Extracto del documento —
★ ★ ★ ★ ★

En realidad el militar británico no se había perdido en la refriega. Herido gravemente, los germanos lo capturaron y, como era reglamentario, lo enviaron a un hospital en la retaguardia. Durante la llamada Gran Guerra las tropas del Imperio Alemán ofrecían a los heridos de la Entente un trato similar a sus propios militares. Los que se recuperaban eran recluidos en campos de prisioneros, mientras quienes no podrían ya reincorporarse a filas por las secuelas aguardaban en campos neutrales en los Países Bajos y Suiza, hasta que se concretase un canje.
Tras reponerse en un hospital de la ciudad de Colonia, Campbell fue enviado al campo de prisioneros de Magdeburgo, a unos 600 kilómetros de la línea del frente occidental. Allí sobrevivió discretamente durante dos años. Hasta que recibió una carta de Inglaterra con una noticia devastadora: su madre moría de cáncer.
Entonces Campbell irrumpió en la historia con un gesto que arroja un destello de luz en la carnicería sin sentido de la Primera Guerra Mundial. Aconsejado por el jefe del campo, el oficial británico escribió una carta al Káiser Guillermo II en la que solicitaba un permiso excepcional para hacer una última visita a su madre. No creía que el jefe de Estado de un país en guerra con el suyo dispusiera del tiempo o la voluntad para concederle esa gracia. Pero se equivocó.
Guillermo II le dispensó dos semanas de libertad a condición de que regresara a Magdeburgo. El rey confiaba en su palabra de oficial del ejército británico.
Campbell atravesó Alemania y los Países Bajos, cruzó el mar, viajó en tren y finalmente pudo sentarse junto al lecho de su madre moribunda el 7 de diciembre de 1916. Imaginemos el torbellino de felicidad y tristeza que envolvió durante una semana este hogar inglés. ¿Cómo reaccionaron la familia y los amigos al saber que Robert regresaría a la prisión? ¿Con incredulidad u orgullo porque uno de los suyos honraba su palabra? Nada ha trascendido de ese encuentro. Tampoco existen documentos del ejército británico sobre la inusual travesía de Campbell.

★ ★ ★ ★ ★

Fragmentos de datos:

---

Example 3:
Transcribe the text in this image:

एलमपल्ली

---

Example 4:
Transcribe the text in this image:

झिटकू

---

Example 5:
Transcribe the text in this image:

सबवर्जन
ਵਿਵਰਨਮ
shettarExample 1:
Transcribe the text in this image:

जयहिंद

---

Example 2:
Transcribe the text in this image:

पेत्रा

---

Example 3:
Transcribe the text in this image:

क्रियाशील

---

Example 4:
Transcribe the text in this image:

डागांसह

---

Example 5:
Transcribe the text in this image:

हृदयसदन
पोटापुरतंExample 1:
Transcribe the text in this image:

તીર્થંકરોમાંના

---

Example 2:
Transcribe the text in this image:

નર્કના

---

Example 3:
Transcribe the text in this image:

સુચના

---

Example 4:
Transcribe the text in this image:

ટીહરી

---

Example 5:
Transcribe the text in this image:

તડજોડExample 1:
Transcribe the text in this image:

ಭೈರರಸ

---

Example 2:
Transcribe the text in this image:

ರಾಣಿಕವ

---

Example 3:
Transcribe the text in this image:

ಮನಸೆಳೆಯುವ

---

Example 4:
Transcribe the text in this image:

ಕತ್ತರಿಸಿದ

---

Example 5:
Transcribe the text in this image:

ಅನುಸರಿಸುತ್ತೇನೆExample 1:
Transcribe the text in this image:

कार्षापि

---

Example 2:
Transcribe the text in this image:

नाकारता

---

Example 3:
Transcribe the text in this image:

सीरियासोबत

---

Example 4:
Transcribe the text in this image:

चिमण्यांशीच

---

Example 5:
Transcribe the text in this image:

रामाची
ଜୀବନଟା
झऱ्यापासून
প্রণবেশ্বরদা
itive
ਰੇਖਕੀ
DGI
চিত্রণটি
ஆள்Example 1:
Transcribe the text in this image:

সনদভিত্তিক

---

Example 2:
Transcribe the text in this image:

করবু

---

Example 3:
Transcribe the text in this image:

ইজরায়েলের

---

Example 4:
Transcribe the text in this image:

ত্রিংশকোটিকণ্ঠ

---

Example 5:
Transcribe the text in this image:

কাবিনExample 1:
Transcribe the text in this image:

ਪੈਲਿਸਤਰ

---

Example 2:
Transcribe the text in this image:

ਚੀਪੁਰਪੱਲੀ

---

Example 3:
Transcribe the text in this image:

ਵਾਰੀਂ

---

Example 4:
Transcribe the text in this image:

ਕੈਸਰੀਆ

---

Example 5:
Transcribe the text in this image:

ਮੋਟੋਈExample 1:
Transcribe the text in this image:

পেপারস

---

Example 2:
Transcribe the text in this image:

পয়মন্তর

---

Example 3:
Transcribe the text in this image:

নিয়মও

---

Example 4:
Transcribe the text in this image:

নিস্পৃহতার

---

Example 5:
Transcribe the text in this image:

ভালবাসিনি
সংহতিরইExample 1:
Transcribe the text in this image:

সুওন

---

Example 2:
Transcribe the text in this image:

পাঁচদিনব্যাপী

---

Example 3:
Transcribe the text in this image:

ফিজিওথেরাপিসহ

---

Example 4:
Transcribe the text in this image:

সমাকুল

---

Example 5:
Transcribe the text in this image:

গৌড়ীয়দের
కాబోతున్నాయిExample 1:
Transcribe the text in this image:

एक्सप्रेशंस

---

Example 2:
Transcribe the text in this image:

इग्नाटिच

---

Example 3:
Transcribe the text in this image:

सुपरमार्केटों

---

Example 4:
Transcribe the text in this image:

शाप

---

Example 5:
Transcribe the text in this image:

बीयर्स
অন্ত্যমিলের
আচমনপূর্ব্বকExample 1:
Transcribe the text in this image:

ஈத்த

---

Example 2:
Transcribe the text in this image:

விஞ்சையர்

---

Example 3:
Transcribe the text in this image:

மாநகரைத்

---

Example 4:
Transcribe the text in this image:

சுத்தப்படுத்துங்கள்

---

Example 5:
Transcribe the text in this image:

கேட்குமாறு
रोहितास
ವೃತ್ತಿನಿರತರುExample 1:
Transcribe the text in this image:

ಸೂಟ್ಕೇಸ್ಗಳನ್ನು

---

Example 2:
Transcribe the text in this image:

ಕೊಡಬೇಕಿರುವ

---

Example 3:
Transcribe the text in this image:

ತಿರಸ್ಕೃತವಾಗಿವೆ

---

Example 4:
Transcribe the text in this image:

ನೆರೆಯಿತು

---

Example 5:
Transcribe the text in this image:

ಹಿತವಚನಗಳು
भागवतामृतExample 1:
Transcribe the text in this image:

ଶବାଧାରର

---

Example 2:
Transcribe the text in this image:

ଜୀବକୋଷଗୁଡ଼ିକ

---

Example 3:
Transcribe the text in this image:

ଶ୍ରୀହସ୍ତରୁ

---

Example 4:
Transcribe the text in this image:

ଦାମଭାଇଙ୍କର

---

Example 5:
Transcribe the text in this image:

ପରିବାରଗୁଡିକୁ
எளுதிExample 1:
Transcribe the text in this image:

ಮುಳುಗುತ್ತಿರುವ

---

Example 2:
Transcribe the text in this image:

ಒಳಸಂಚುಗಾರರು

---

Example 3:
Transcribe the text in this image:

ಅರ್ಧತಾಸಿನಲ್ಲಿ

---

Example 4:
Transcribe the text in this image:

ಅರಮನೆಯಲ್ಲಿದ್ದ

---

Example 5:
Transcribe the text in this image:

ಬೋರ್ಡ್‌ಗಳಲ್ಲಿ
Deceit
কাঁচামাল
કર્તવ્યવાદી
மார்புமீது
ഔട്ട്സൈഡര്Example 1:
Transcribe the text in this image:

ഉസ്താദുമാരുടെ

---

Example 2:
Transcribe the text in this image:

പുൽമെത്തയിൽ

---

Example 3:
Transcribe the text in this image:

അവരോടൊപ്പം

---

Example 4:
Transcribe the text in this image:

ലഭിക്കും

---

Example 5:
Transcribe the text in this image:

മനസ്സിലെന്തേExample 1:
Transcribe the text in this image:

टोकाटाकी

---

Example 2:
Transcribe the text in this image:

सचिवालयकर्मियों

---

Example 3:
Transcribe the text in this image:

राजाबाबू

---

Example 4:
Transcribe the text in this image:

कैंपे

★ ★ ★ ★ ★

Tarea de trabajo 1 —
Reproduzca sin cambios un pasaje del texto sobre Campbell: empiece en las palabras «Entonces Campbell irrumpió» y deténgase después de «Pero se equivocó.».
Tarea de trabajo 2 —
En el texto sobre Campbell, la oración que empieza con «Campbell atravesó Alemania» narra su viaje hasta su madre. Enumere todas las acciones que esa oración le atribuye.
Tarea de trabajo 3 —
Retome el texto sobre Campbell y prosiga la narración a partir de su última oración.

Respuesta 1 —
Entonces Campbell irrumpió en la historia con un gesto que arroja un destello de luz en la carnicería sin sentido de la Primera Guerra Mundial. Aconsejado por el jefe del campo, el oficial británico escribió una carta al Káiser Guillermo II en la que solicitaba un permiso excepcional para hacer una última visita a su madre. No creía que el jefe de Estado de un país en guerra con el suyo dispusiera del tiempo o la voluntad para concederle esa gracia. Pero se equivocó.

Respuesta 2 —
- Atravesó Alemania y los Países Bajos.
- Cruzó el mar.
- Viajó en tren.
- Pudo sentarse junto al lecho de su madre moribunda el 7 de diciembre de 1916.

Respuesta 3 —
Y mientras el joven de 31 años consolaba a su madre, Berlín y sus aliados enviaban una propuesta de paz a las naciones de la Entente. La nota, publicada por The New York Times el 13 de diciembre, pedía el inicio de negociaciones para detener “una catástrofe que miles de años de civilización no pudieron prevenir y que lastima los más preciados logros de la humanidad.” Francia y Gran Bretaña respondieron: solo la derrota total de Alemania pondría fin a la conflagración.
En los campos de prisioneros de guerra en Alemania, los reclusos podían criar ganado y cultivar alimentos durante la primavera y el verano (Gottlieb Schäffer - Wikimedia Commons)
El capitán británico retornó a Magdeburgo como había prometido. Su madre murió en febrero de 1917. A lo largo de los meses siguientes trabajó en un túnel secreto para escapar del campo, lo cual consiguió, pero los alemanes lo detuvieron en la frontera con los Países Bajos. De vuelta a la prisión Campbell se resignó a esperar el desenlace de la contienda.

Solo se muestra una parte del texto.